La transfusion autologue différée peut être une alternative , elle ne présente que peu d’intérêt dans
la mesure où une récupération peropératoire est systématiquement mise en place.
De plus, elle est parfois difficile à réaliser si les patients ont plus de 65 ans.
Lors de cette hypotension contrôlée, la capnie n’est plus le reflet de la ventilation. La surveillance
biologique de la ventilation se fera à l’aide de gaz du sang.

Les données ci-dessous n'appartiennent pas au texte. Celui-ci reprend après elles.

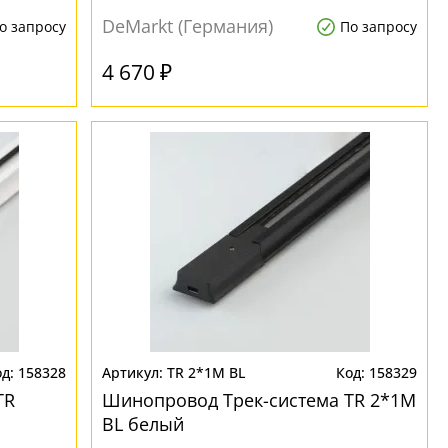
DeMarkt (Германия)
о запросу
По запросу
4 670 ₽
158328
TR 2*1M BL
158329
TR
Шинопровод Трек-система TR 2*1M
BL белый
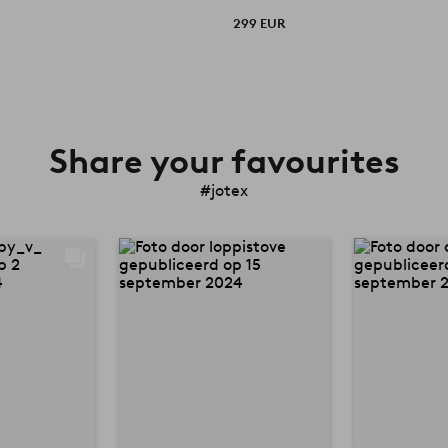
299 EUR
Share your favourites
#jotex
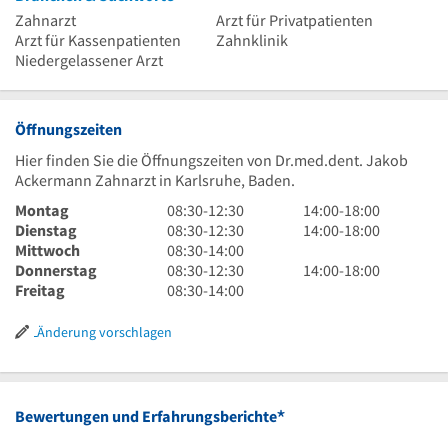
Zahnarzt
Arzt für Privatpatienten
Arzt für Kassenpatienten
Zahnklinik
Niedergelassener Arzt
Öffnungszeiten
Hier finden Sie die Öffnungszeiten von Dr.med.dent. Jakob
Ackermann Zahnarzt in Karlsruhe, Baden.
8
14
Montag
08:30
-
12:30
14:00
-
18:00
Uhr
8
Uhr
14
Dienstag
08:30
-
12:30
14:00
-
18:00
30
Uhr
8
bis
Uhr
Mittwoch
08:30
-
14:00
bis
30
Uhr
8
18
bis
14
Donnerstag
08:30
-
12:30
14:00
-
18:00
12
bis
30
Uhr
8
Uhr
18
Uhr
Freitag
08:30
-
14:00
Uhr
12
bis
30
Uhr
Uhr
bis
30
Uhr
14
bis
30
18
Änderung vorschlagen
30
Uhr
12
bis
Uhr
Uhr
14
30
Uhr
*
Bewertungen und Erfahrungsberichte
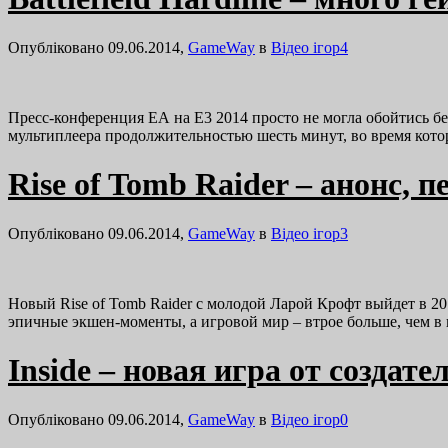
Опубліковано 09.06.2014,
GameWay
в
Відео ігор
4
Пресс-конференция ЕА на E3 2014 просто не могла обойтись без
мультиплеера продолжительностью шесть минут, во время кото
Rise of Tomb Raider – анонс, 
Опубліковано 09.06.2014,
GameWay
в
Відео ігор
3
Новый Rise of Tomb Raider с молодой Ларой Крофт выйдет в 2015
эпичные экшен-моменты, а игровой мир – втрое больше, чем 
Inside – новая игра от создате
Опубліковано 09.06.2014,
GameWay
в
Відео ігор
0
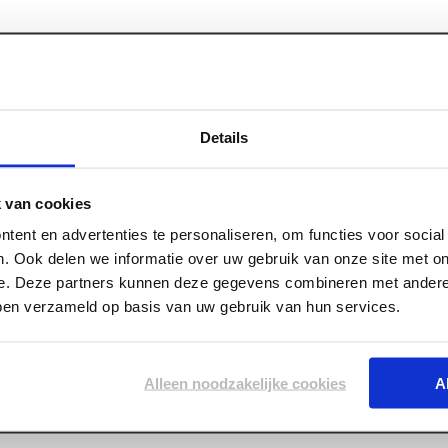
Details
 van cookies
tent en advertenties te personaliseren, om functies voor socia
. Ook delen we informatie over uw gebruik van onze site met on
e. Deze partners kunnen deze gegevens combineren met andere 
bben verzameld op basis van uw gebruik van hun services.
Alleen noodzakelijke cookies
A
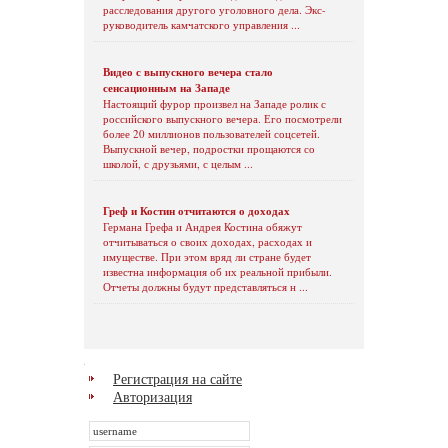
расследования другого уголовного дела. Экс-
руководитель камчатского управления ...
Видео с выпускного вечера стало
сенсационным на Западе
Настоящий фурор произвел на Западе ролик с
российского выпускного вечера. Его посмотрели
более 20 миллионов пользователей соцсетей.
Выпускной вечер, подростки прощаются со
школой, с друзьями, с целым ...
Греф и Костин отчитаются о доходах
Германа Грефа и Андрея Костина обяжут
отчитываться о своих доходах, расходах и
имуществе. При этом вряд ли стране будет
известна информация об их реальной прибыли.
Отчеты должны будут представляться н ...
Регистрация на сайте
Авторизация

Tout au long du clampage, la volémie est optimisée si nécessaire à l’aide de vasodilatateurs pour
permettre le déclampage ( +HEA).
Le déroulement de l’intervention va déterminer l’arrêt de l’emploi du vasodilatateur. En effet, pour
permettre l’adaptation contenant contenu et surtout pour permettre l’adaptation du myocarde, le Niprid®
est arrêté 5 min avant le déclampage (½ vie courte).

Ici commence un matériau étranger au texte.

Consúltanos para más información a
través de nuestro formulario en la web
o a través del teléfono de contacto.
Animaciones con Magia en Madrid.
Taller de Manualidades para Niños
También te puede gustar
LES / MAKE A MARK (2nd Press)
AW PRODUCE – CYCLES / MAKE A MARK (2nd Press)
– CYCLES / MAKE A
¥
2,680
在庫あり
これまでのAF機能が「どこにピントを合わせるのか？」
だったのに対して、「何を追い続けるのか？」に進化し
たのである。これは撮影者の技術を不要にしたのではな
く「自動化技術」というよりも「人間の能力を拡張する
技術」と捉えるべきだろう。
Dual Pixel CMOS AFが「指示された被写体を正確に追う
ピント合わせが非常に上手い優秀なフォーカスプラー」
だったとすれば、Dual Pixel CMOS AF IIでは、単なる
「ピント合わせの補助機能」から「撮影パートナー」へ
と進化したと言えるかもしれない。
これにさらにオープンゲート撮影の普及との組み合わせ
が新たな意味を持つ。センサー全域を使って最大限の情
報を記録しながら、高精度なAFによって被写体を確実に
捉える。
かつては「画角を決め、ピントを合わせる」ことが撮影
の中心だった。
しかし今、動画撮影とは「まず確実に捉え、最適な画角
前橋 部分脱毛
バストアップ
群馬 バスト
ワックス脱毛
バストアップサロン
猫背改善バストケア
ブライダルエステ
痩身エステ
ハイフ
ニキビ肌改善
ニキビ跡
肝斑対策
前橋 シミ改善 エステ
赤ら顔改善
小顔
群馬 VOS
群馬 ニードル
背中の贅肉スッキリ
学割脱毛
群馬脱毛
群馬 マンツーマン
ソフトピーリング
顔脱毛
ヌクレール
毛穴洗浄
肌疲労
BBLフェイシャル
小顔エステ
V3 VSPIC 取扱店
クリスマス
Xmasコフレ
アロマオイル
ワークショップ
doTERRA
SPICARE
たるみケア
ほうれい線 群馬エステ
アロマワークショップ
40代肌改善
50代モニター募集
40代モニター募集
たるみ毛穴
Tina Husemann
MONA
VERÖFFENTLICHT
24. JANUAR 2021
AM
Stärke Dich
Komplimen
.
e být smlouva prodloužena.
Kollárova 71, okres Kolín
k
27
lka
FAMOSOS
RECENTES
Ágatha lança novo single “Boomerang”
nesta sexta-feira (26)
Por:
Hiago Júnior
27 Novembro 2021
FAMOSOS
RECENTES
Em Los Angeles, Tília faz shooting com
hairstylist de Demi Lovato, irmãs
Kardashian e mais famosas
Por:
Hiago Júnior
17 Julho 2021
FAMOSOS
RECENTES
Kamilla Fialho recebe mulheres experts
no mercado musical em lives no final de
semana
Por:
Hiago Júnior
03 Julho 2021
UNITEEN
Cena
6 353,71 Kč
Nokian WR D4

La pression artérielle va donc augmenter.
Cette stratégie hémodynamique a pour but de compenser la chute des résistances vasculaires
périphériques secondaire au déclampage.
Outre cette chute de pression, le déclampage aortique provoque la revascularisation des territoires
ischémiés. Ceci a pour conséquence une libération des métabolites anaérobies (aggravant la
vasodilatation).
Les répercutions du clampage aortique sur la fonction rénale peuvent être limitées par le respect de
la volémie et de la pression de perfusion .
Des précautions particulières sont à prendre chez l’insuffisant rénal chronique. Dans ce cas, une
préparation (type hémodialyse) sera mise en place.
NB : chez ces patients, l’hémoglobine initiale est basse.
En résumé, la prise en charge pré et per opératoire conditionne le post opératoire et l ‘avenir
du patient.
C’est pourquoi, la stratégie hémodynamique et transfusionnelle influe toute la conduite et
toute la surveillance.
5. La protection rénale et ses conséquences
La protection rénale est directement liée en l’absence d’ischémie par clampage rénal au remplissage
ainsi qu’au maintien d’une bonne pression de perfusion.
Par contre, lors d’un clampage rénal, la protection rénale peut nous amener à utiliser des techniques
particulières.
Le refroidissement extérieur à l’aide de glace produit une protection rénale pendant le clampage
aortique et ne nécessite pas un équipement spécial.
L’ attitude sur Lille, outre le fait d’essayer de diminuer au maximum le temps du clampage (30 min
maxi) consiste en la perfusion locale (art rénales) d’un liquide froid ( 10°) hépariné (néphroplégie).
Cette technique dont le but est de diminuer le métabolisme rénal peut être complétée par l’utilisation
de diurétique de l’anse.
L’inconvénient de cette perfusion froide est de diminuer la température corporelle.
La Dopamine ou la Dopexamine ne sont presque pas employés ( les résultats sont encore contre
versés).
La surveillance IADE porte sur la surveillance des temps de clampage, sur le contrôle précis de la
diurèse horaire en per et post op (sonde vésicale obligatoire), sur la volémie et le pression de perfusion.
Les actions complémentaires
Préparation, injection de diurétique sur avis médical
Préparation de la ligne de néphroplégie
Contrôle biologique accentué en post opératoire.
En conclusion :
La chirurgie de l’anévrysme de l’aorte abdominale nécessite un management anesthésique centré
sur l’hémodynamique (volémie et pression de perfusion)
Ces 2 paramètres conditionnent le per et le post opératoire afin de limiter les complications
Toutefois la cure chirurgicale de l’anévrysme de l’aorte abdominale demeure une chirurgie lourde
entachée d’une morbidité et d’une mortalité élevée.